Input:

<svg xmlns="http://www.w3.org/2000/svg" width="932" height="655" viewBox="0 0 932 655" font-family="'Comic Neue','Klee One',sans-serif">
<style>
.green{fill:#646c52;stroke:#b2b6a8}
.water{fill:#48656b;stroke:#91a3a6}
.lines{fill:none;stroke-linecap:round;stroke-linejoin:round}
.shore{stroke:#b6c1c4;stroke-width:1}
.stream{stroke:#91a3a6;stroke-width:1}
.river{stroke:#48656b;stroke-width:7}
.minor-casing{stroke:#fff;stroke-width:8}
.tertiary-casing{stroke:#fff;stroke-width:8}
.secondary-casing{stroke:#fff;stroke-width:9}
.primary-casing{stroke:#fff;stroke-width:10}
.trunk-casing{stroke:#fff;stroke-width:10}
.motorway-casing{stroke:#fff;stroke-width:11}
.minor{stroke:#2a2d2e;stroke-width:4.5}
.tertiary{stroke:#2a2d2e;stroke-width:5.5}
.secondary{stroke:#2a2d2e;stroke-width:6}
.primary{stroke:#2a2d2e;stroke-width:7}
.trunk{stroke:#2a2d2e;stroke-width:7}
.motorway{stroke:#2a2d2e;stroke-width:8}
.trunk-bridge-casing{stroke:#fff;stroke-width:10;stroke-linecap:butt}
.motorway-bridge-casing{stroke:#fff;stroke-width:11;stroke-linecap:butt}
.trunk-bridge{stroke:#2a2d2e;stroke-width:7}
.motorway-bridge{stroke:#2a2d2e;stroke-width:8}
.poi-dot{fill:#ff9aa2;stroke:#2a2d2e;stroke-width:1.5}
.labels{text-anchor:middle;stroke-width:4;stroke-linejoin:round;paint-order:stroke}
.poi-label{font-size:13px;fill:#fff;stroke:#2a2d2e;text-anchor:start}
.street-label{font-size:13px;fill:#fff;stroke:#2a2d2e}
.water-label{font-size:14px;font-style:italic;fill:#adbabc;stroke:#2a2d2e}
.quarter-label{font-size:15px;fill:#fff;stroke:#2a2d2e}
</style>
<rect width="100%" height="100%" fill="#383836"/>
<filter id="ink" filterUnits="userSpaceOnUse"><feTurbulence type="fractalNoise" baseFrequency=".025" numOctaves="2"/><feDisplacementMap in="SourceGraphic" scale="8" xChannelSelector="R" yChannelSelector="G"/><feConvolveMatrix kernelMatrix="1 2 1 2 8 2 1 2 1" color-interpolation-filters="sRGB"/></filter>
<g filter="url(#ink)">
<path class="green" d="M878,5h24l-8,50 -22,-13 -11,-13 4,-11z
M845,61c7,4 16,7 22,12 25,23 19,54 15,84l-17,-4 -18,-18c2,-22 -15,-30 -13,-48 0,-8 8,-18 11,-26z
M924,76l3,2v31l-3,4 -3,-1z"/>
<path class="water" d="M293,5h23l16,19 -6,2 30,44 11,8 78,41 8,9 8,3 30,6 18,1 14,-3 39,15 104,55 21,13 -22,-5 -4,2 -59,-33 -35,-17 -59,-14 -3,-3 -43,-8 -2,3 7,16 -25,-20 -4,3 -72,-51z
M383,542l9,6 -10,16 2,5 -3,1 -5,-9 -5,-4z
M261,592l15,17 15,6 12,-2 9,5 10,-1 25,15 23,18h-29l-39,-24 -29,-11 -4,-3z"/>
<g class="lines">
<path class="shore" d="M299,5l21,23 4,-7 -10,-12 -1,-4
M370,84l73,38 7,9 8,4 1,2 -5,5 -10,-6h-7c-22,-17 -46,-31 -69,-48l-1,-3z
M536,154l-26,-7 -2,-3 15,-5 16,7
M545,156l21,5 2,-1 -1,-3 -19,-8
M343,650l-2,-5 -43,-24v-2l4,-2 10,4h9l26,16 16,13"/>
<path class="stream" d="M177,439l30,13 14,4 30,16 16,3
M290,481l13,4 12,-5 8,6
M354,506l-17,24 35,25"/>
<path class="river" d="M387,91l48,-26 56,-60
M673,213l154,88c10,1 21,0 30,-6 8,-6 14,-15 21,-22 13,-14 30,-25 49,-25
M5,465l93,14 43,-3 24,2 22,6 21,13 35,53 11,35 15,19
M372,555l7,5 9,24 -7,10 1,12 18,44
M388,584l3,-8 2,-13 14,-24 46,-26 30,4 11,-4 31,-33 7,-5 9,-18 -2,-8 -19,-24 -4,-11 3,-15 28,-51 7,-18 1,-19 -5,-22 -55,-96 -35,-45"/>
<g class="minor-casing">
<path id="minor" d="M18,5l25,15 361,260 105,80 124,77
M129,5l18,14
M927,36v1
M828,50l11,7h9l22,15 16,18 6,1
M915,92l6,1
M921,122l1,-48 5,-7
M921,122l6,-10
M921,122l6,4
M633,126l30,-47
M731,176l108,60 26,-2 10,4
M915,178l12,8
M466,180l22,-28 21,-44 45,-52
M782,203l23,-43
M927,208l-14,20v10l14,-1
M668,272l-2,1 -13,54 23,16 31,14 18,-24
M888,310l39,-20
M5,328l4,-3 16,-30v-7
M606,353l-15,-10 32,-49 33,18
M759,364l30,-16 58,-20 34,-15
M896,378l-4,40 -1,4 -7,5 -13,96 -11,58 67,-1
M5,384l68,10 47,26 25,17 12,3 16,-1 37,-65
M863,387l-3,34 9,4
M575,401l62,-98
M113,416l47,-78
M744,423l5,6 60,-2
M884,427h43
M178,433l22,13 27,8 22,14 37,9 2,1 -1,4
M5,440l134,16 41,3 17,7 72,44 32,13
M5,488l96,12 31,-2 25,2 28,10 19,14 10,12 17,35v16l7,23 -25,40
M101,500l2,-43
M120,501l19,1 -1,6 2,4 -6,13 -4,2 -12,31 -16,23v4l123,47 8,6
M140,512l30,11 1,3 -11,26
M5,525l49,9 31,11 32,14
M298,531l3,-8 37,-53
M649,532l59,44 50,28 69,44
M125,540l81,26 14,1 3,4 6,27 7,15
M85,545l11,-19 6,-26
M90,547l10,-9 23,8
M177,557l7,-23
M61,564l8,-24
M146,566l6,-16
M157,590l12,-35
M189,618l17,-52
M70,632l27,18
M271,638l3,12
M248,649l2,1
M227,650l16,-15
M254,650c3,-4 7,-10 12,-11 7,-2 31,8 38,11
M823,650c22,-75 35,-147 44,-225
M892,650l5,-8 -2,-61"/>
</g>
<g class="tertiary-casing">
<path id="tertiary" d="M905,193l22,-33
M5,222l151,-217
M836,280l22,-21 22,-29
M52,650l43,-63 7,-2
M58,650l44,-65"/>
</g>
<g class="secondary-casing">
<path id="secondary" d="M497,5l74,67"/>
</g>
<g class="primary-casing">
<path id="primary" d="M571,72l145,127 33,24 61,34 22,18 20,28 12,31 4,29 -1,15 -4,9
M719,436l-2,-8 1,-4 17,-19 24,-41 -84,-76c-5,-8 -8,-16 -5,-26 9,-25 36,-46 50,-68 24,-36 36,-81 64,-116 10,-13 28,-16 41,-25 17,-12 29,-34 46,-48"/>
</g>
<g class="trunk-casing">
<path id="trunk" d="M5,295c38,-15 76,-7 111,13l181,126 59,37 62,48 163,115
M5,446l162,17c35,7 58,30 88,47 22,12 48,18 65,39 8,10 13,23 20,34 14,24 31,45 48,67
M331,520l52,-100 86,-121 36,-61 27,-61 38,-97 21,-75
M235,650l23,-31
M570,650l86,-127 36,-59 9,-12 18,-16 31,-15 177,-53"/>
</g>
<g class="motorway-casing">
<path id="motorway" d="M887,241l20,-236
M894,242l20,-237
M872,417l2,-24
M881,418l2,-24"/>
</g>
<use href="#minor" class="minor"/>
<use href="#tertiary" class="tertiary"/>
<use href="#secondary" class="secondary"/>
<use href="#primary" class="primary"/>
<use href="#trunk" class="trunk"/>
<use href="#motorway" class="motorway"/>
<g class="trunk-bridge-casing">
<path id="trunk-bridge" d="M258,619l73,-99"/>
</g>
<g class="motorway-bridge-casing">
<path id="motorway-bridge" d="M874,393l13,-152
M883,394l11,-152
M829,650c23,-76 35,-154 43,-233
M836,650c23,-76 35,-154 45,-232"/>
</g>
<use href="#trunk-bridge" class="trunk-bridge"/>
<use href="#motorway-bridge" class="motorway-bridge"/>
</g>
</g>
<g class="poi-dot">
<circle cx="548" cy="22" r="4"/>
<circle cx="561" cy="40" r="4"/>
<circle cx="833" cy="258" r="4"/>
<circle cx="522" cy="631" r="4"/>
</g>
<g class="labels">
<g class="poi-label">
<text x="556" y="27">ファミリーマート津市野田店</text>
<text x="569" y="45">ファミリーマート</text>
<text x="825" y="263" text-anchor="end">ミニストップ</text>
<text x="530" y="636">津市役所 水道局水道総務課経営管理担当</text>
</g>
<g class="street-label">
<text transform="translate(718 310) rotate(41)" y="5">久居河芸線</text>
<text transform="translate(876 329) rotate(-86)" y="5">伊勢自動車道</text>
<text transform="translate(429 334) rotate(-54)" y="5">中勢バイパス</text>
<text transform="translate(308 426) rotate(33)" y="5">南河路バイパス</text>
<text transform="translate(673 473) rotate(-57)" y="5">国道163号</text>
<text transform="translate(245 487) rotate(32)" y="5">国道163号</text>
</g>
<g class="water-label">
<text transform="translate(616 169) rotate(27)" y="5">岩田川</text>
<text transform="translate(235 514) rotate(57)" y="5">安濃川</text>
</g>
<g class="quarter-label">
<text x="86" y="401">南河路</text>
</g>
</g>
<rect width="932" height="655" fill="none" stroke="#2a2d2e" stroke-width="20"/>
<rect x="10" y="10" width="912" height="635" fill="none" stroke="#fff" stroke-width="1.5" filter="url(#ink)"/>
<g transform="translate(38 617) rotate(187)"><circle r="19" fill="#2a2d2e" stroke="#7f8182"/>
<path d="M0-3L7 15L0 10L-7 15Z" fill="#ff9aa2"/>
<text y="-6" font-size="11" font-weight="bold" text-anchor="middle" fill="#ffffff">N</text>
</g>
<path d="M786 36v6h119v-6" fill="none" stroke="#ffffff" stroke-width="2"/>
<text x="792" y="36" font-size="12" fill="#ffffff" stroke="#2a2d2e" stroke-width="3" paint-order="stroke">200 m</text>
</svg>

Exercise directions: For every line in the listing above that contains "lines", copy that line.

Solved exercise:
.lines{fill:none;stroke-linecap:round;stroke-linejoin:round}
<g class="lines">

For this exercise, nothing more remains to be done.